Maybe I’ll head into Midtown today and ask Harvey Levin for his reaction while he interviews people for The People’s Court.

(does he still do that?)


Puke Penises (sorry, Ralph Peters) declares March 24, 2010 “the worst day for US diplomacy in recent memory” in his oddly-titled Bam’s Triple-Diplo-Whammy Day. I would think that the day Bush lied to the American people in order to start a war with a country that didn’t attack us, leading to the unnecessary deaths of thousands of Americans (and more every day) and our country’s reputation as a nation that doesn’t care what the rest of the world thinks was a worse day for US diplomacy, but then I don’t have any books to sell.


Bill O’Reilly begins his column (‘Social Justice’ vs. Freedom) with a Kris Kristofferson quote (“Freedom’s just another word for nothing left to lose.”) and sums up the country’s division over ObamaCare to “individual freedom versus federal power.” What I find odd is that O’Reilly, such a valiant general in the War on Christmas, would seem to align himself against “social justice.” Has Glenn Beck gotten to him, too?

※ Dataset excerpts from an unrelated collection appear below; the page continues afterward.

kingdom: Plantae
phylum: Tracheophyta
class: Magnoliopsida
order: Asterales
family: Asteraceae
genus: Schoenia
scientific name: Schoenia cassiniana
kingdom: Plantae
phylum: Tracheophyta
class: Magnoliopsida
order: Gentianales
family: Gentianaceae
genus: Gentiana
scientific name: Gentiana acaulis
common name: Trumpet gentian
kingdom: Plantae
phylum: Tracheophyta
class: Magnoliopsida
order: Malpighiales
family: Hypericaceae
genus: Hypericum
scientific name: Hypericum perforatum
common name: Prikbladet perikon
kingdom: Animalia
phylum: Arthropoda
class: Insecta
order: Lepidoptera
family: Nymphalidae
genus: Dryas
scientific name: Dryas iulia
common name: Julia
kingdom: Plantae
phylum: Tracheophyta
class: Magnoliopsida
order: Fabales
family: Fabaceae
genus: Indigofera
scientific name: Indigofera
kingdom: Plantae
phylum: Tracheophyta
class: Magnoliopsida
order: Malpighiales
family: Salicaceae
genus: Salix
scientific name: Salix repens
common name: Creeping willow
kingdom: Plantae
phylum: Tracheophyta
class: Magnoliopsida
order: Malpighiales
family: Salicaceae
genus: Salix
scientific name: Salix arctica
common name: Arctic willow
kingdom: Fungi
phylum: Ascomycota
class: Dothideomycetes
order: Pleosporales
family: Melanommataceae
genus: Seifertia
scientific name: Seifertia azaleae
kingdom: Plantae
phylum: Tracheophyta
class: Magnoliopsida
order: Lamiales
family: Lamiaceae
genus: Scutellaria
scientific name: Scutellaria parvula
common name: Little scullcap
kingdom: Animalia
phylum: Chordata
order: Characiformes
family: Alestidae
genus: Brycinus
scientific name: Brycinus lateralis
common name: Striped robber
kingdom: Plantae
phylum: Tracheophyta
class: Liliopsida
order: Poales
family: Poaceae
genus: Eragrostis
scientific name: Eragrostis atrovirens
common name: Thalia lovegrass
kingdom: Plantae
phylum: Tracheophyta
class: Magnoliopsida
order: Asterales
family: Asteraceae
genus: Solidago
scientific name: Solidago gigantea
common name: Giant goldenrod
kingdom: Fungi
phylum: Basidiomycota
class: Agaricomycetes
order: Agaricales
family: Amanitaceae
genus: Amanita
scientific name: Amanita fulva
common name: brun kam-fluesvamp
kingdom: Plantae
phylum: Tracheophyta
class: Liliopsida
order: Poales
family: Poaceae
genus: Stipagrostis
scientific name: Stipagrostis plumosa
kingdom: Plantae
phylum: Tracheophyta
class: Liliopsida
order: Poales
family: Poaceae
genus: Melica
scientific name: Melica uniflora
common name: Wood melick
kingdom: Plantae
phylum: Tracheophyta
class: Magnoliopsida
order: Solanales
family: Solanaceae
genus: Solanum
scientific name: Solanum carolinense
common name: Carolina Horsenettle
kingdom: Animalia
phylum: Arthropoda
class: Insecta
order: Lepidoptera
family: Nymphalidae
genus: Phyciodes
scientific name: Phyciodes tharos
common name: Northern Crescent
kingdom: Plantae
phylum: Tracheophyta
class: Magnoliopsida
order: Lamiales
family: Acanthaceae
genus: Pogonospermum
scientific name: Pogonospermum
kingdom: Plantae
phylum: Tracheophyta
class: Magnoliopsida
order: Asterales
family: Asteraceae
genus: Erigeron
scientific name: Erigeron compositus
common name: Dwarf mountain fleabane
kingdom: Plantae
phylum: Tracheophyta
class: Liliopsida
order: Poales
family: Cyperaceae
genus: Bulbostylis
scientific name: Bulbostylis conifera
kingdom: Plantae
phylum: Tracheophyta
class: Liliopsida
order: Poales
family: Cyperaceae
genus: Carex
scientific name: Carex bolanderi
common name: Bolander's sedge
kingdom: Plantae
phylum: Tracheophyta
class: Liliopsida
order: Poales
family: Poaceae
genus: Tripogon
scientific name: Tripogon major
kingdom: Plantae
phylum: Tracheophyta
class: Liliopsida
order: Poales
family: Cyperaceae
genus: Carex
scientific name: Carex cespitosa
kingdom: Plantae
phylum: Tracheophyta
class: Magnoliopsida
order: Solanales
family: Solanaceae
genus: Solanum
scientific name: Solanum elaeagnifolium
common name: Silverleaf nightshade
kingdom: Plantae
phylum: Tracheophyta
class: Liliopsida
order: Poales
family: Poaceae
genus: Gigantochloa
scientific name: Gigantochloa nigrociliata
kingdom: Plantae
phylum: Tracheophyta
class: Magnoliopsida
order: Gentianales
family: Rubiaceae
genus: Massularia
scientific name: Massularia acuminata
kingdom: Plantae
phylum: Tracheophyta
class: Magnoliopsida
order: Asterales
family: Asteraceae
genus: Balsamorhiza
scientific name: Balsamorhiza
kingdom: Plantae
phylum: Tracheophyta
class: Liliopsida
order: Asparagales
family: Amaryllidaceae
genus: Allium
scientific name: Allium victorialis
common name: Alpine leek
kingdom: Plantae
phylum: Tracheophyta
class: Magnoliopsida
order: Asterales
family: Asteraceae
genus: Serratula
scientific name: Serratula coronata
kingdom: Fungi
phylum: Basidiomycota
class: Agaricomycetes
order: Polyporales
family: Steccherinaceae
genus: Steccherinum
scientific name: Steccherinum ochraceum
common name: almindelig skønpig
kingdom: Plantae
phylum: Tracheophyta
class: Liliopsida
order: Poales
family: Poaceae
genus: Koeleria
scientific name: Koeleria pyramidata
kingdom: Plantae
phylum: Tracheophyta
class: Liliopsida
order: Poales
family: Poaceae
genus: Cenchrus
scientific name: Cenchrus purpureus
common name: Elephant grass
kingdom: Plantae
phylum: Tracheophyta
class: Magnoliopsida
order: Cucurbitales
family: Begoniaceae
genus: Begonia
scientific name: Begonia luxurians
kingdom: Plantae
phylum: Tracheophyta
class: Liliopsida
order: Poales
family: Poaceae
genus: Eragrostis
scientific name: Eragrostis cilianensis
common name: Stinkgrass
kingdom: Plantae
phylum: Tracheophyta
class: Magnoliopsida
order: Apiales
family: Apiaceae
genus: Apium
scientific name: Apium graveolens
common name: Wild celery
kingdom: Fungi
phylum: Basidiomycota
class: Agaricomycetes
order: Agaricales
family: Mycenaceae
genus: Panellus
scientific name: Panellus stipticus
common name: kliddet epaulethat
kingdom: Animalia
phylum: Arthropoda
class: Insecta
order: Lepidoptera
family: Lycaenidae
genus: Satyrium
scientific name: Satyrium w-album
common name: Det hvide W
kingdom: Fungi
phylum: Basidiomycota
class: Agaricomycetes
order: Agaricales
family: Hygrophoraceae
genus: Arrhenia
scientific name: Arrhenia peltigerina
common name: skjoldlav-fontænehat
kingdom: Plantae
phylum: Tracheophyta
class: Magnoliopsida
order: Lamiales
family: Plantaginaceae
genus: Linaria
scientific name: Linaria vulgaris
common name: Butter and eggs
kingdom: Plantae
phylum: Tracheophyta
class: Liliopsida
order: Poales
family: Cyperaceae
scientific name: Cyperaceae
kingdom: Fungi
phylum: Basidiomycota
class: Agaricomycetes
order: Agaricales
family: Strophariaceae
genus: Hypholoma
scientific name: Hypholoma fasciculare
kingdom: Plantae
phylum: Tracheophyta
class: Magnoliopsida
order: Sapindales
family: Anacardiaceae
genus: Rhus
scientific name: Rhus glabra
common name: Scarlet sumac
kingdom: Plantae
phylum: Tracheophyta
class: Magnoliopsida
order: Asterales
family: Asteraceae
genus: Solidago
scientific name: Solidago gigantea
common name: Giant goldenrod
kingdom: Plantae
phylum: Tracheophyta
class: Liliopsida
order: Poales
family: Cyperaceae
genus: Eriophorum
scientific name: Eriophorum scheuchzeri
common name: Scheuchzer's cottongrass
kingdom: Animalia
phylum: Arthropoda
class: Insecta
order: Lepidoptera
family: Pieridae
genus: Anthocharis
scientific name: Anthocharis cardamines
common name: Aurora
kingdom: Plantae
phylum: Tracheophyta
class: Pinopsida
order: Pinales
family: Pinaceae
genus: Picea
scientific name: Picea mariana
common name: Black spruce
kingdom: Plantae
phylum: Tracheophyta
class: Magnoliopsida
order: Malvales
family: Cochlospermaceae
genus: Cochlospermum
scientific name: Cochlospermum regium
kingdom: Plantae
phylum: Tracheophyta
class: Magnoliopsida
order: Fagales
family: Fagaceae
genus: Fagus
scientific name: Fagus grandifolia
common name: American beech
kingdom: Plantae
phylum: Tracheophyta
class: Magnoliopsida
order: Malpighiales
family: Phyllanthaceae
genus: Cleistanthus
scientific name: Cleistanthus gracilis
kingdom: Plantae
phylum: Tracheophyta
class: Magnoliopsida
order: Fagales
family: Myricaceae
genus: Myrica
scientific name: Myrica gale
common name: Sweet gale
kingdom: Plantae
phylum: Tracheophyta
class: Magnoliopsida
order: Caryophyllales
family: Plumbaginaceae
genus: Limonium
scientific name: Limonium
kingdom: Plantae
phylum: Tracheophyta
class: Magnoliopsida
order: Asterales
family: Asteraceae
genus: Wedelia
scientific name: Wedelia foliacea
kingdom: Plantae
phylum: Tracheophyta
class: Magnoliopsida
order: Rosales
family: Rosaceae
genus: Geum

Citigroup is back up to $4.27/share.


MOVIE REVIEWS!

Lou Lumenick gives three stars to both Hot Tub Time Machine (“raunchy, endearing and often hilarious”) and The Eclipse (“Offbeat charmer.”) and one star to Godspeed (“quite a slog”).

Kyle Smith gives two stars to both How to Train Your Dragon (“Retrain the writers, this story is draggin’.”) and Chloe (“It’s steamy, not dreamy”), three stars to Lbs. (“Indie pulls its weight”), and two and a half stars to Waking Sleeping Beauty (“Tooned to reborn Disney”) [JEDITOR'S NOTE: I don't know what that last one is supposed to mean].

V.A. Musetto gives Dancing Across Borders two stars (it has “nothing objectionable” in it) and three stars to Bluebeard (it contains “sexuality” and Musetto says the “sex is more suggested than acted out — smoldering like a volcano ready to erupt.”).

Pete Hammond remains in hiding.


Chloe Sevigny gave an interview to The Onion recently wherein she said of Big Love’s fourth season, “It was awful. I’m not allowed to say that. It was very telenovela. I feel like it got away from itself. The whole political campaign [storyline] seemed very far-fetched. Me and the girls [Jeanne Tripplehorn and Ginnifer Goodwin] were not very happy with where [the show] was going. God, I’m going to get into so much trouble!”

I wonder why she doesn’t work more.


Michael Starr wants you all to know that Kara DioGuardi was shopping at Ann Taylor on Madison Avenue recently.

Keep up the great work, Mike!


The weather remains awful, but try to have a great weekend regardless.